Obama's alleged receipt of illegal contributions through the Internet, in fact, may dwarf all of the money the Nixon campaign infamously collected in the 1972 election. The public funding program automatically requires an audit of any candidate that receives public funds, so John McCain's campaign will be audited without question. Since Obama is the first candidate to refuse public funding in the general election since the program started, it would be very odd if Obama avoided an audit because of his ability to raise extraordinary funds from untraceable sources.
The federal campaign finance law requires campaigns to report the name, address, occupation and employer of every contributor who gives more than $200. Yet according to the Washington Post, National Journal and Newsmax, the Obama campaign took (or failed to take) steps to ensure it was not alerted to problem donations.
Some of the acts and omissions are so cavalier, it's hard to believe they weren't intentional. For example, the Post reported that the Obama campaign accepted prepaid credit cards that are untraceable, and National Journal reported that the campaign didn't implement a verification procedure to even match the names of contributors using regular credit cards with the names and addresses of the credit card holders.
When asked about it, the Obama campaign said such matching wasn't "available in the credit card processing industry." That is completely untrue--such verification procedures are offered by companies that service credit-card transactions, as well as by banks and telecommunications companies (and was standard procedure for the McCain campaign).
In contrast to the McCain campaign, the Obama campaign also refused to divulge the names of the millions of small-time donors who contributed (many repeatedly) under $200 to the campaign (totaling $218 million), saying it was "too difficult." However, as Neil Munro of National Journal reported, there are "few technical obstacles to sorting and identifying small-scale donors."

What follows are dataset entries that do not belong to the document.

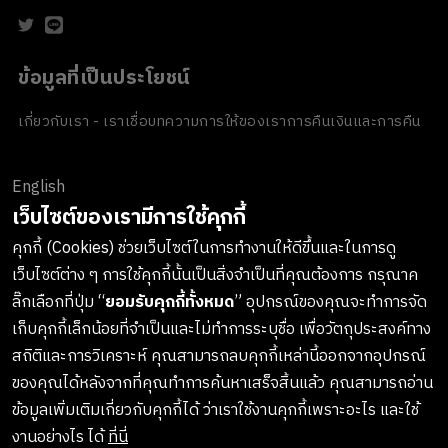
ข้อมูลที่เป็นประโยชน์
เกี่ยวกับเรา - เราเชื่อ
บทความ
การให้ของเรา
การคืนเงินและการคืน
สินค้า
ข้อตกลงและเงื่อนไข
นโยบายความเป็นส่วนตัว
นโยบายเกี่ยวกับ
คุกกี้
ของขวัญขององค์กร
English
ช่องทางการชำระเงิน
เว็บไซต์ของเรามีการใช้คุกกี้
คุกกี้ (Cookies) ช่วยเว็บไซต์ในการทำงานให้ดีขึ้นและในการดู
เว็บไซต์ต่าง ๆ การใช้คุกกี้นั้นเป็นสิ่งจำเป็นที่คุณต้องการ กรุณาค
ลงทะเบียนรับข่าวสารจาก LUSH
ลิ๊กเลือกที่ปุ่ม “
ยอมรับคุกกี้ทั้งหมด
” อุปกรณ์ของคุณจะทำการจัด
เก็บคุกกี้เล็กน้อยที่จำเป็นและไม่ทำการระบุชื่อ เพื่อวัตถุประสงค์ทาง
เกาะติดทุกการอัพเดทสินค้าใหม่ๆ กิจกรรมต่างๆและอื่นๆอีกมากมาย
สถิติและการวิเคราะห์ คุณสามารถลบคุกกี้เหล่านี้ออกจากอุปกรณ์
ทางบริษัทจะไม่เปิดเผยหรือเผยแพร่ข้อมูลส่วนตัวของคุณให้แก่
ของคุณได้หลังจากที่คุณทำการค้นหาเสร็จสิ้นแล้ว คุณสามารถอ่าน
บุคคลที่สาม และคุณสามารถกดยกเลิกรับข่าวสารได้ทุกเมื่อ
ข้อมูลเพิ่มเติมเกี่ยวกับคุกกี้ได้ ว่าเราใช้งานคุกกี้เพราะอะไร และใช้
งานอย่างไร ได้
ที่นี่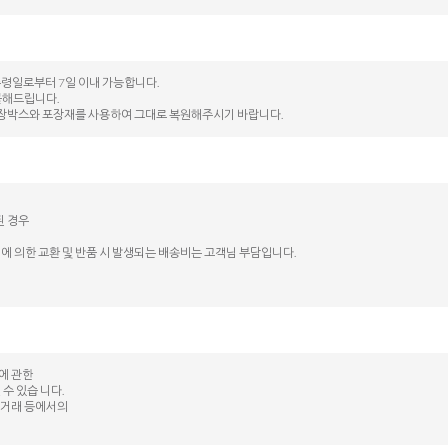
수령일로부터 7일 이내 가능합니다.
불해드립니다.
된 포장박스와 포장재를 사용하여 그대로 복원해주시기 바랍니다.
된 경우
에 의한 교환 및 반품 시 발생되는 배송비는 고객님 부담입니다.
등에 관한
수 있습 니다.
상 거래 등에서의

Of course, disclosing that information would have revealed the many instances of fictitious donor names uncovered by the press (like "Doodad Pro"), which the campaign blithely accepted. Media reports show that Obama's campaign apparently lacked even basic software protocols to catch obviously fictitious addresses (like a donor's state being listed as "NA" or "ZZ") or employer names (like DFDFGDFG), or to accumulate small donations made repeatedly by the same individual. If the campaign had done that, it would have had to refuse the contributions, return them when they went above the maximum of $2,300 per election, or identify donors once their contributions top $200.